Maybe if someone completes your wonder first then yours becomes a lesser version with worse bonuses.
That’d be quite fun! You could have dodgy knockoff versions. Woodhenge. The Not-Advised City. The Propped-Up Gardens. Small Ben.
And of course: Dollywood.
The problem is, at least in the Sid Meier’s Civilization games, this creates some bizarre interactions. Since certain wonders are more valuable than others, the correct play is to build a wonder earlier in the tech tree but of an equivalent cost until it has 1 turn left, and then finish the tech for the good wonder and then the good wonder on the same or subsequent turns. This then allows for situations where player A gets the tech for the wonder on turn N and then starts 20 turn build, and player B finishes the tech on turn N+15 and gets the wonder first because he started prebuilding the wonder ahead of time. It’s a neat idea, and it sucks when you lose a wonder race, but it’s arguably even stupider the other way.
Thats true for wonders in different tiers.But there are plenty of wonders that are in the same tier,that even have the same cost and can be gotten at the same time,depending on what you choose to research first.

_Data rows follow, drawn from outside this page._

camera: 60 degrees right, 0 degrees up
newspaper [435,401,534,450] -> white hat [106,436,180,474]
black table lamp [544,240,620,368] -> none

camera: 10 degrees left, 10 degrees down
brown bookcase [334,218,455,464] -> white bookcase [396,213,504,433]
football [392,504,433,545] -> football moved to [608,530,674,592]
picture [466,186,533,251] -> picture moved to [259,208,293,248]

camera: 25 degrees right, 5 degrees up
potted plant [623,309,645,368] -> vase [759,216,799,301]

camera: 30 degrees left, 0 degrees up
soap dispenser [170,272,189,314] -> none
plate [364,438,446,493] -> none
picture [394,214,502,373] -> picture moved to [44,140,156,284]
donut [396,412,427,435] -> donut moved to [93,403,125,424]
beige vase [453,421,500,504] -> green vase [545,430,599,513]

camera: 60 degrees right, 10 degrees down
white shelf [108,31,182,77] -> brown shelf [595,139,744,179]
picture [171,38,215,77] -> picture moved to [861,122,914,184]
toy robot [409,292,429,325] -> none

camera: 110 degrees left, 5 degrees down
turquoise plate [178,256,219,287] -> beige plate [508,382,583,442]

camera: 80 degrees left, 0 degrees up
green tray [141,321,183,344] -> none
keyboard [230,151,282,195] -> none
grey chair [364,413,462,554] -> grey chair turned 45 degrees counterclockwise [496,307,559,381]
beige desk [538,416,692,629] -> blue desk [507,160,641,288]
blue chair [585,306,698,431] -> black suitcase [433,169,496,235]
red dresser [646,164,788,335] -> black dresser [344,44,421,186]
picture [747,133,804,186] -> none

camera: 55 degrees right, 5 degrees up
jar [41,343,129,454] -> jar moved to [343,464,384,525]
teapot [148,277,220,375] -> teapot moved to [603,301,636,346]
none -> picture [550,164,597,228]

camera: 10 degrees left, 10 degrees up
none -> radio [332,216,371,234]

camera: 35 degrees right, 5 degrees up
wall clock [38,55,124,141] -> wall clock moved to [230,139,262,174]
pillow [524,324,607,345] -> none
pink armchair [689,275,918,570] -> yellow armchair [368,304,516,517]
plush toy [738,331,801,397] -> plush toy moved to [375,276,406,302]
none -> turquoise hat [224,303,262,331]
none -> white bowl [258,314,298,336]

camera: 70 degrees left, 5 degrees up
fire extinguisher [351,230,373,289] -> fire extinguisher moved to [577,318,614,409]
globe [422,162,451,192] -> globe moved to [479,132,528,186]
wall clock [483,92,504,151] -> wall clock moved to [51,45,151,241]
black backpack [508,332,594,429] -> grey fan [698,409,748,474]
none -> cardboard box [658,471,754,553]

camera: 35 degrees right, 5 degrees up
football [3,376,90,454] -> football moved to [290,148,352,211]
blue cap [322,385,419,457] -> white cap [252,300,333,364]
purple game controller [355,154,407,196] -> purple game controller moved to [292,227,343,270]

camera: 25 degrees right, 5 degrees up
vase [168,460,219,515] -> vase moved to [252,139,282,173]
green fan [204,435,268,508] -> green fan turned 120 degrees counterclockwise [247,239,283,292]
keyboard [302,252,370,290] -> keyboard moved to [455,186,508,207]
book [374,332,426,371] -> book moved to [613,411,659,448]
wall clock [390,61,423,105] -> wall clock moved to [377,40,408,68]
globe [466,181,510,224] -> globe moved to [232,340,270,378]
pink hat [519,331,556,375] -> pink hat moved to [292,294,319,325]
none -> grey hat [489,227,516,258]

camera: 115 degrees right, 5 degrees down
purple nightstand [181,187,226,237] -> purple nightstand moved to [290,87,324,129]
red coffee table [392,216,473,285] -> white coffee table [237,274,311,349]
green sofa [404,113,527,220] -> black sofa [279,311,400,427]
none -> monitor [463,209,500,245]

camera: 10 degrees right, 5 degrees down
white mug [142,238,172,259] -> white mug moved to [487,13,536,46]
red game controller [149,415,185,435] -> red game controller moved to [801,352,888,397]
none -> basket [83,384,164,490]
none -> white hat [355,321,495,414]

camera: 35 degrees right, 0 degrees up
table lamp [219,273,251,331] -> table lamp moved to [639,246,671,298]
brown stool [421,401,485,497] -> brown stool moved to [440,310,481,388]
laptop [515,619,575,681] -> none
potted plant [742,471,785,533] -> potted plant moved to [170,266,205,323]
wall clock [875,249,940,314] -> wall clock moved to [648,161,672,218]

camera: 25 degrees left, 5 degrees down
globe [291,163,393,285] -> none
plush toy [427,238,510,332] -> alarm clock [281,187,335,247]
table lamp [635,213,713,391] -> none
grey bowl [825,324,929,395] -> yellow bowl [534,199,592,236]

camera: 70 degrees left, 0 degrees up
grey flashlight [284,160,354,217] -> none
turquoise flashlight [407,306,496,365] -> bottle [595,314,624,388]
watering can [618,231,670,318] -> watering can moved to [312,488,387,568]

If you can balance to the point where certain wonders aren’t strictly better than others, then it could work. Since that’s never really been the case, it’s hard to say.
Did you mean to say “strictly better”? I can think of a lot of wonders that are pretty bad, but none such that one is not more expensive, requires no additional tech, AND provides no benefit over another.
Oh hey, Dollywood shoutout! I live in Knoxville which is located near Gatlinburg which is indeed home to Dollywood. Gatlinburg is one big tourist attraction, but some of its stuff is pretty cool. Ober Gatlinburg and the downtown area is really cool.